◆ WHAT TO WORK ON ◆
Copy the lines below exactly, starting at the one with "[41,221,208,235] Stablecog (Advanced" and ending at the one with "[244,290,321,307] reposiotry ->", and leave out any picture.

◆ Itemized modification records ◆
BEGIN

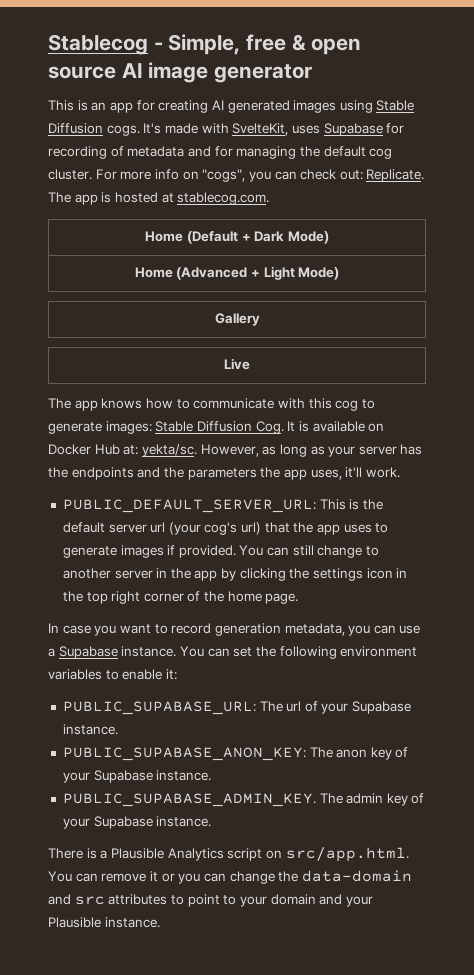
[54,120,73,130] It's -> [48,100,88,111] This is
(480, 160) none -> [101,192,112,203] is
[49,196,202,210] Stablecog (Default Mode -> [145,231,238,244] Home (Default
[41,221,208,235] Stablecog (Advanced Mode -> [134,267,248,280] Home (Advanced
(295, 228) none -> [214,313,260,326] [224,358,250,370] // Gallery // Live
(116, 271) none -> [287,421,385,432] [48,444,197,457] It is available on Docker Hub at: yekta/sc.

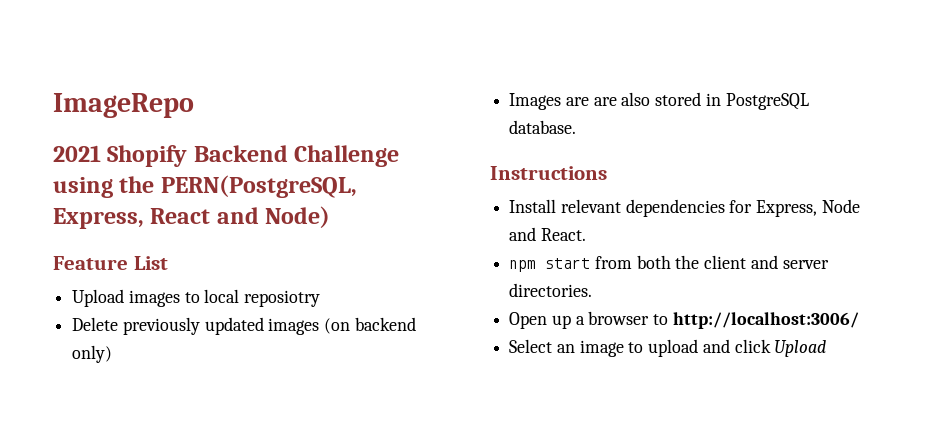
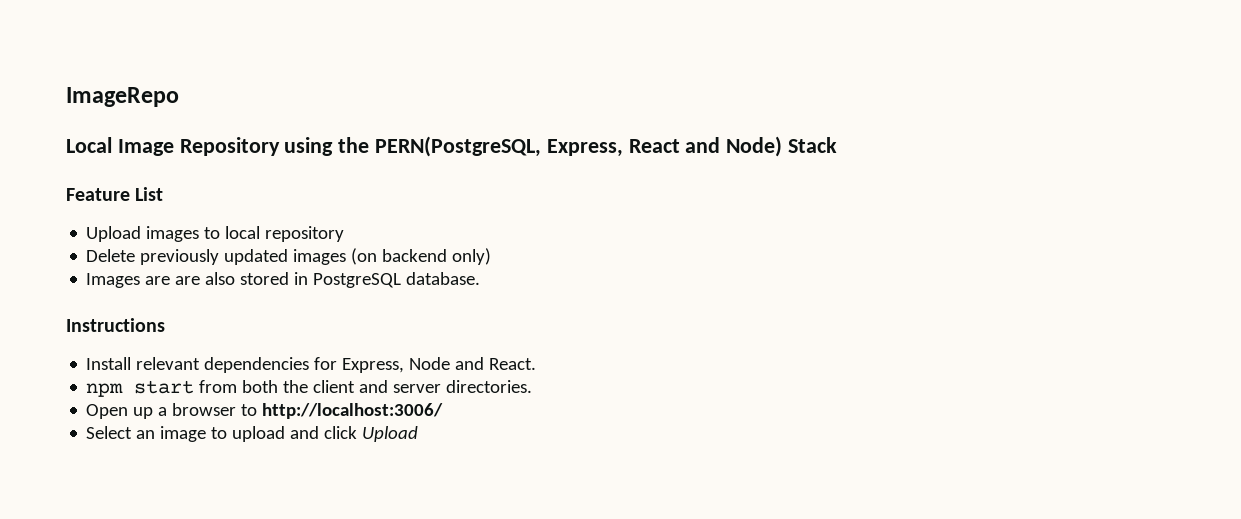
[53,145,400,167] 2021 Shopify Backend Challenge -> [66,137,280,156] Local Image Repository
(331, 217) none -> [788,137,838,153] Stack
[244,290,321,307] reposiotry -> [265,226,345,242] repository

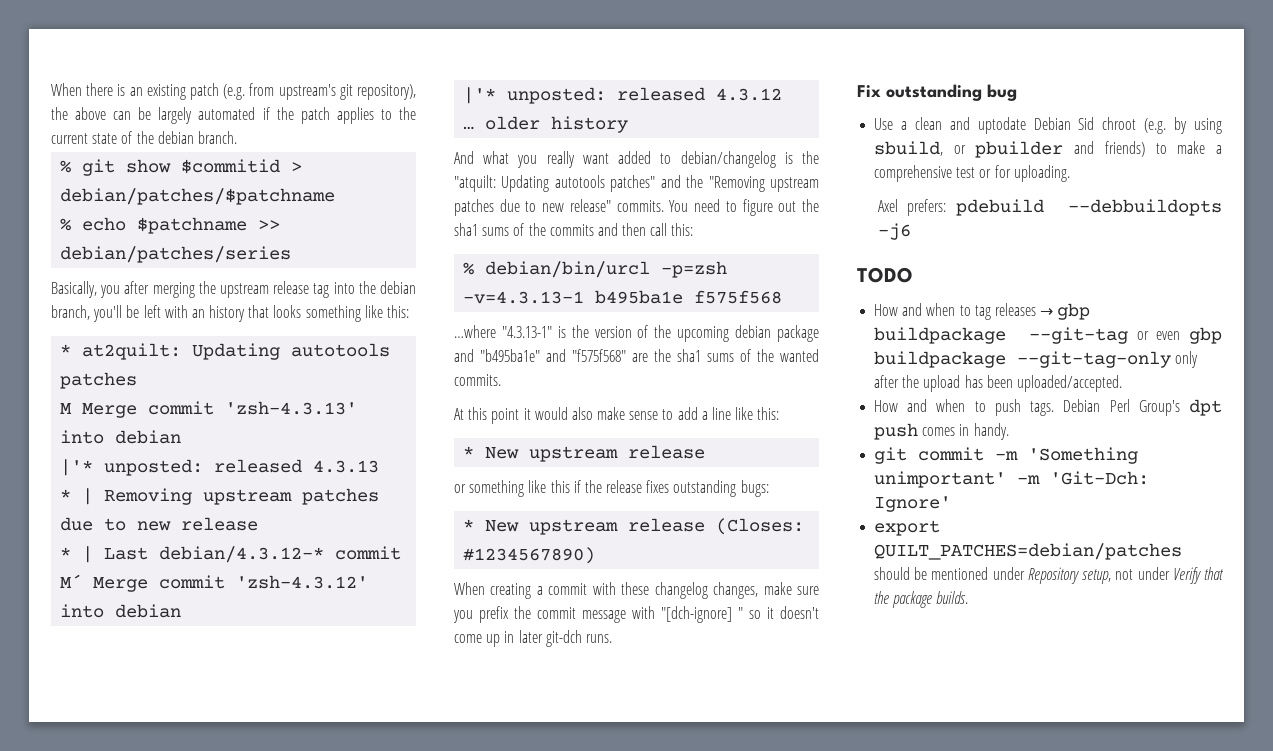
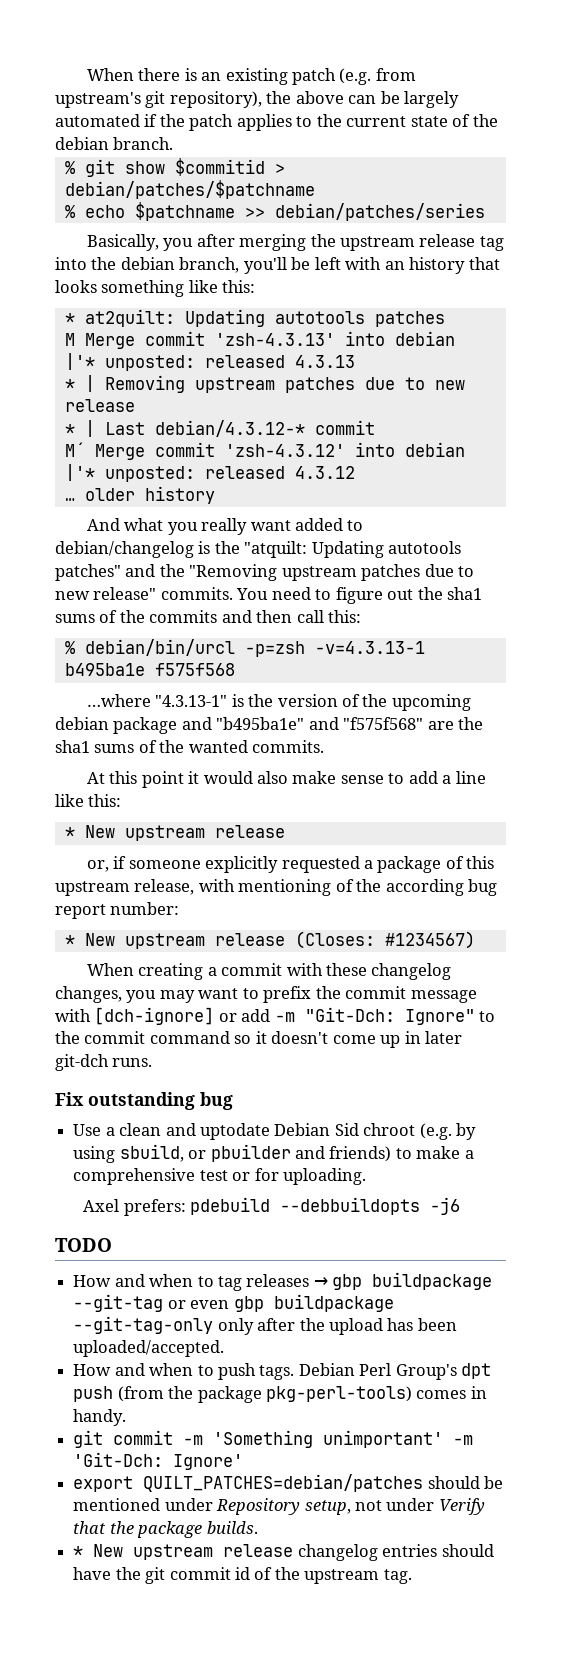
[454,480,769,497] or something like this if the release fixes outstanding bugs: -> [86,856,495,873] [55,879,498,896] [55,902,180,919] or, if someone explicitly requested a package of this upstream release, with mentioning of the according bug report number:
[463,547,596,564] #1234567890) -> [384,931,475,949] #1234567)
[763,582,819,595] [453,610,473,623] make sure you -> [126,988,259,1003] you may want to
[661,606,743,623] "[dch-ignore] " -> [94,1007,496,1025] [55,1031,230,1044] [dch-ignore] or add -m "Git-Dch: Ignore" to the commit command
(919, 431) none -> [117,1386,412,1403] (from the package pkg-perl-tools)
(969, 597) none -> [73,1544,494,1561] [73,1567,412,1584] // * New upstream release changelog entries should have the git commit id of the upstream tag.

END

◆ ANSWER SECTION ◆
[41,221,208,235] Stablecog (Advanced Mode -> [134,267,248,280] Home (Advanced
(295, 228) none -> [214,313,260,326] [224,358,250,370] // Gallery // Live
(116, 271) none -> [287,421,385,432] [48,444,197,457] It is available on Docker Hub at: yekta/sc.

[53,145,400,167] 2021 Shopify Backend Challenge -> [66,137,280,156] Local Image Repository
(331, 217) none -> [788,137,838,153] Stack
[244,290,321,307] reposiotry -> [265,226,345,242] repository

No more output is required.